For more than a century, the Portuguese were the only Europeans in West Africa. But when the plantations in the Americas started demanding larger and larger amounts of forced labour, other European nations also got interested. The Gold Coast soon had trading posts set up by the Swedes, Danes, Dutch, British and French, each reinforced against frequent attacks by others. The reason for this violent competition was a resource more valuable than gold: between 1600 and 1850, some 12 million to 24 million Africans were shipped overseas as slaves, constituting one of history's biggest migrations.

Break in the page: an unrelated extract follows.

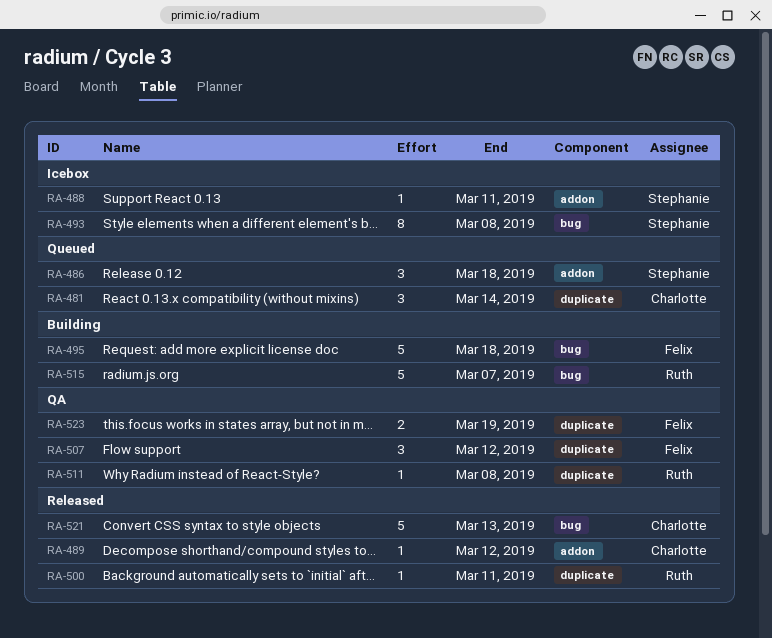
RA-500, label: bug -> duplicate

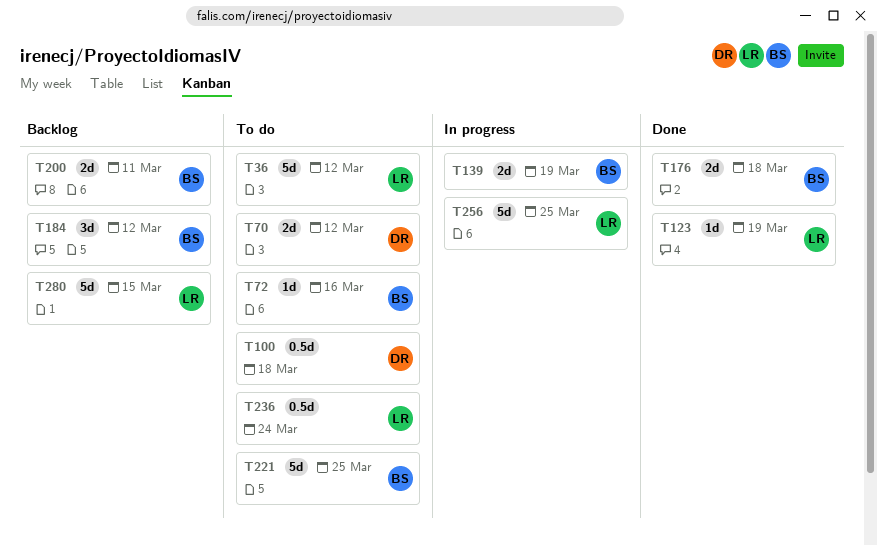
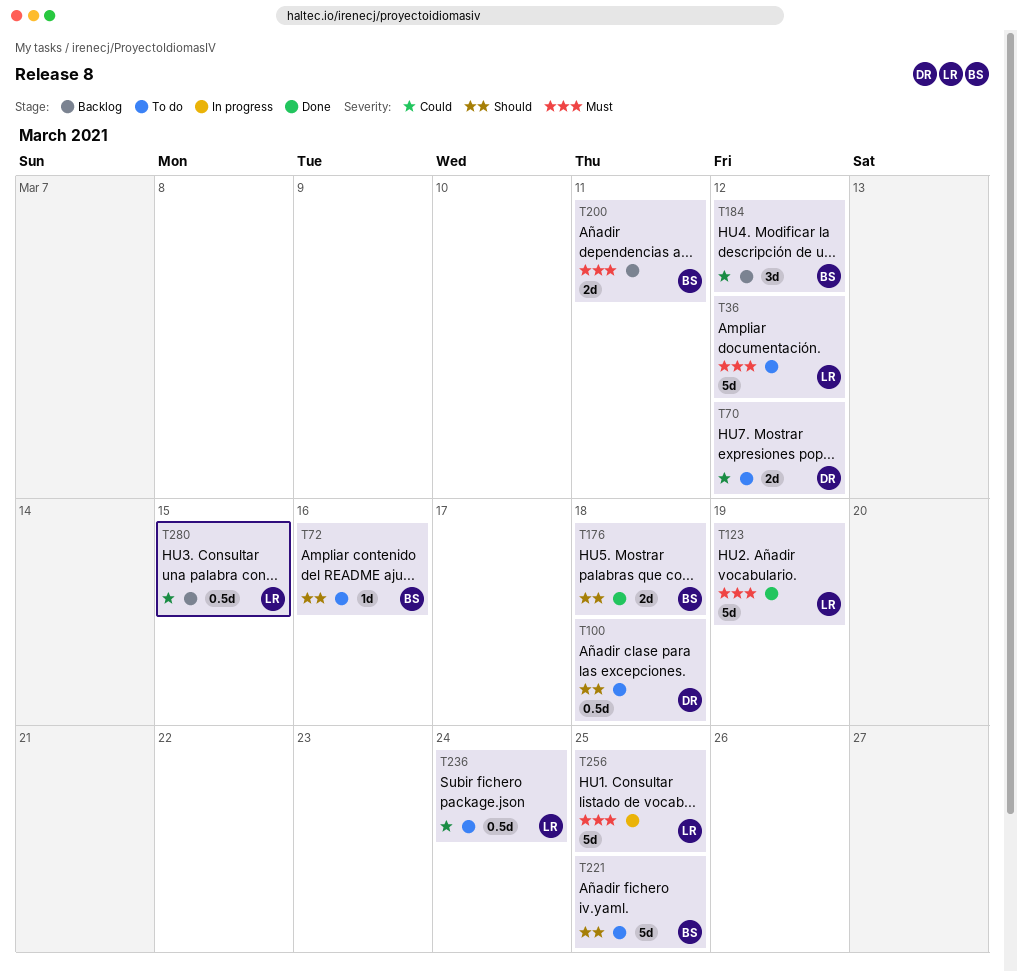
T123, estimate: 1d -> 5d
T139: present -> none
T280, estimate: 5d -> 0.5d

In the museum, these unimaginable numbers regain their humanity through a collection of striking black and white pictures, such as the portrait, dated 1863, of a slave called Peter, in which he shows a back full of scars left behind by a slave owner's whip.
"The Portuguese trading post here at Cape Coast was converted into a castle only after its conquest by the Dutch," says Oscar Kwarteng, a local youth who leads a guided tour. "It changed hands several times before it was captured by the British, who used it as their colonial headquarters." The castle also became West Africa's largest slave-trading station. Kwarteng leads us down a flight of stairs into a pitch dark space: the men's dungeon. "Up to 1,000 slaves were kept here, often for months on end," he says, walking us through three classroom-size rooms with the help of his flash light. His voice is muffled by the heavy, damp air. A oppressive smell of decay makes breathing uneasy. The walls and floors are covered in moss and filth. As a sense of claustrophobia starts creeping up my spine, Kwarteng proudly shows a flower garland left by US President Barack Obama and his family during a visit in 2009.
In neighbouring Elmina's castle, a day or two later, a colleague of Kwarteng unfolds another aspect of the slave trade. "From this balcony, the governor selected a female slave for the night," says guide Nkwamenah Emissah, as he looks down on a courtyard flanked by two dungeons reminiscent of the ones in Cape Coast. "And not only the governor took local girls, lower castle staff did, too." To this day, you can find Dutch family names such as Van Dijk, Cornelissen and De Vries in and around Elmina.
Emissah climbs the stairs to a gallery surrounding Elmina Castle rectangular central courtyard. Above, a panorama unfolds. On the one side the turquoise ocean, on the other Elmina's natural fishing harbour, a creek packed with colourful boats. In the depths right below us two moats are visible, now empty but once infested with crocodiles to prevent slaves from escaping. A hill nearby reveals a second, somewhat smaller, castle. "That is Fort Saint Jago," explains Emissah. "From there, the Dutch bombarded the Portuguese out of Elmina Castle with cannons." The Portuguese had built Elmina Castle in 1482, making it the oldest European stone structure in sub-Saharan Africa. Christopher Columbus visited it years before his famous "discovery" of North America.
Strolling through Elmina's fishing harbour after my visit to the castle, Emissah's stories still ringing in my ears, it feels nice to be back in modern-day Ghana. Hard to believe, really, that this cheerful place was once the scene of so much brutality.
If you go
The flight
Return flights on Emirates (www.emirates.com) from Dubai to Accra cost from Dh5,495, including taxes.
The hotel
Ko Sa Beach Resort (www.ko-sa.com; 00 233 244 375432) offers clean rooms in traditional cottages from $50 (Dh191) per night, including taxes.